Rippling Through Generations



The Nature vs. Nurture debate has been part of the conversation around how generational changes occur for quite some time.  Most experts speculate that there is a mix of both of these factors.  While psychologists and other people studying behavior can lean on modeling as a mechanism for how changes occur through "nurture" finding biologic mechanisms for behavior to prove the "nature" side of the debate have been more challenging.    

Recent research at The University of Zurich is reporting a newly found biological mechanism for how behavior is passed down through sperm. The study focuses specifically on how traumatic experiences make changes in the second and third generations of mice.  They found that when mice are exposed to traumatic situations their offspring tend to demonstrate behaviors as if they, themselves, had been exposed to the trauma. 


The mechanism for this occurs in a molecule called microRNA (sometimes called miRNA).  microRNA are smaller RNA molecules that are transcripted from the DNA.  They serve primarily in regulatory functions like controlling how many copies of a specific cell should be made. 


Researchers found that when a mouse had been exposed to traumatic events the quantity and type of microRNA cells were altered from the population of mice that had not been traumatized.  They found these altered microRNA primarily in the blood, brain and sperm.  They also found metabolic variations in the second generation of the traumatized mice who had significantly lower blood sugar and insulin.


The researcher's primary interest was to understand classifiable mental health issues but they did state they believed this was a mechanism that could prove to be in action outside of just mental disorders.


The field of Epigenetics has been popularized by Bruce Lipton in his book The Biology of Belief.

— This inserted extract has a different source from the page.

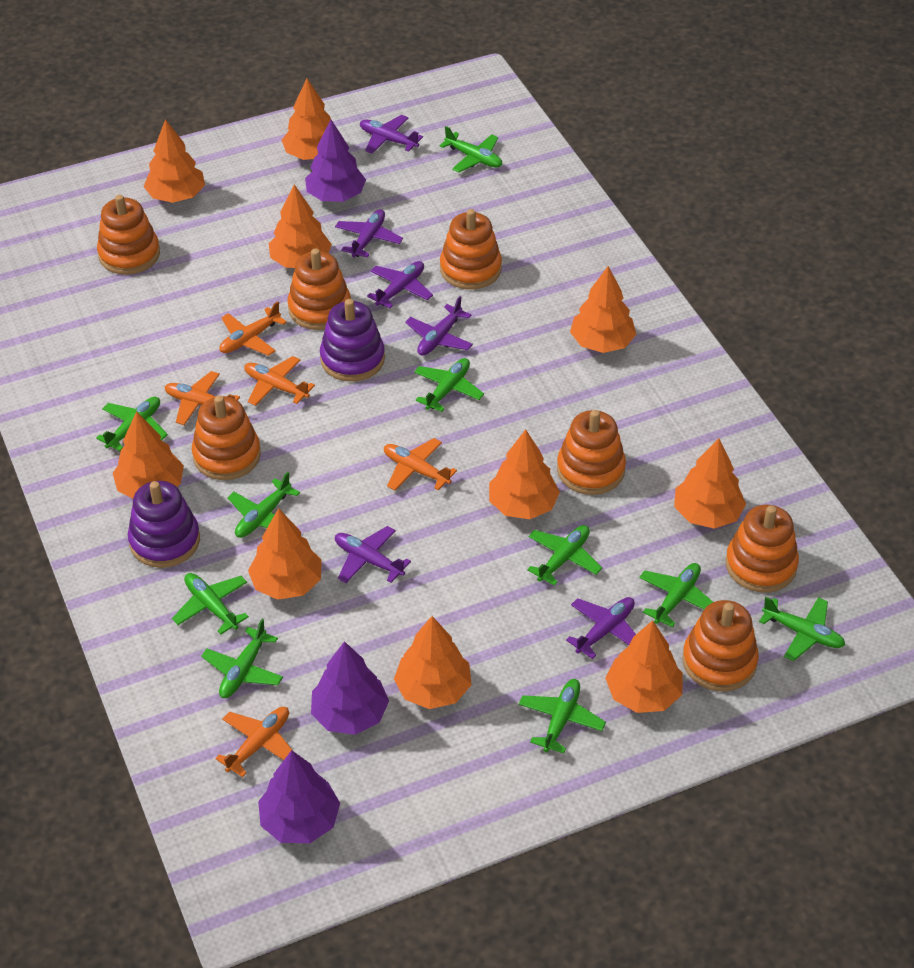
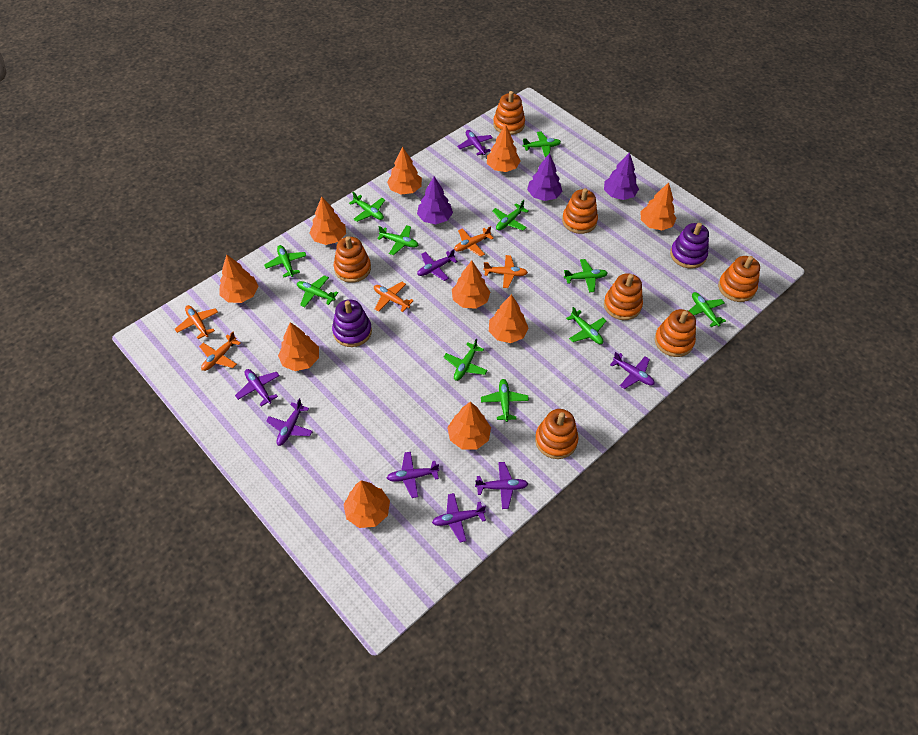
green plane: [96,397,168,451] [172,573,249,634] [201,619,283,698] [227,472,300,538] [414,358,484,412] [439,126,502,173] [519,679,606,753] [527,525,602,586] [639,563,713,627] [759,597,845,661] = 10 -> [264,245,307,277] [297,275,338,307] [349,192,385,222] [377,225,419,255] [443,339,488,381] [481,379,529,422] [492,200,528,231] [523,131,561,157] [564,259,607,292] [566,307,606,344] [689,292,726,327] = 11
purple plane: [335,209,403,258] [335,526,411,583] [360,115,423,154] [367,261,433,308] [405,296,473,356] [566,597,636,659] = 6 -> [235,369,280,406] [266,398,313,446] [387,452,439,498] [417,249,458,281] [432,493,486,543] [457,130,493,156] [475,462,528,509] [610,352,655,389] = 8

Epigentics tells us that our genes are a blueprint for what may happen and that the way that we think, feel and believe has a significant impact on whether the gene that controls any single characteristic will actually express.  The summary soundbite for epigenetics is "your life is not controlled by your genes."


This adds an interesting twist to this epigenetic conversation. Fundamentally it is true, the way we think, feel and believe impacts the genetic expression and yet, it seems, that we are genetically predisposed to certain perspectives, behavioral characteristics and habits based on the way our parents (father in this case) decided to think, feel and behave. 


Looking at this from a Reorganizational perspective is especially interesting.  In Discover we see this "problem" as one more roadblock to stop us from experiencing happiness and success, in Transform we see it as one more roadblock to overcome and change into fuel to experience success and in Awaken, of course, we say we say "roadblock? What roadblock? All I see are gifts"


The amazing benefit of Reorganizational Healing and Living is that we have a framework to understand and transform these potentially damaging experiences.  We know that we are responsible for the way we think and feel and that has a specific outcome in our lives, the lives of those around us and the lives of our children.  But understanding this and having tools to consciously heal these possible traumas is critical. 


Reorganizational Healing and Living provide opportunities for early detection and prevention of these traumas if they are lifestyle based.  It also creates the opportunity to heal these traumas and allow the microRNA to resume normal function in the first, second or third generations.  This has profound positive implications for overall health and wellness of a family, lineage and society.


It has been said by Donald Epstein, developer of the Reorganizational Healing model, that when someone heals the effects ripple through time to affect many parts and times of their life.  This new research now shows us that when we are healing and helping others heal the beneficial effects may actually be rippling through generations.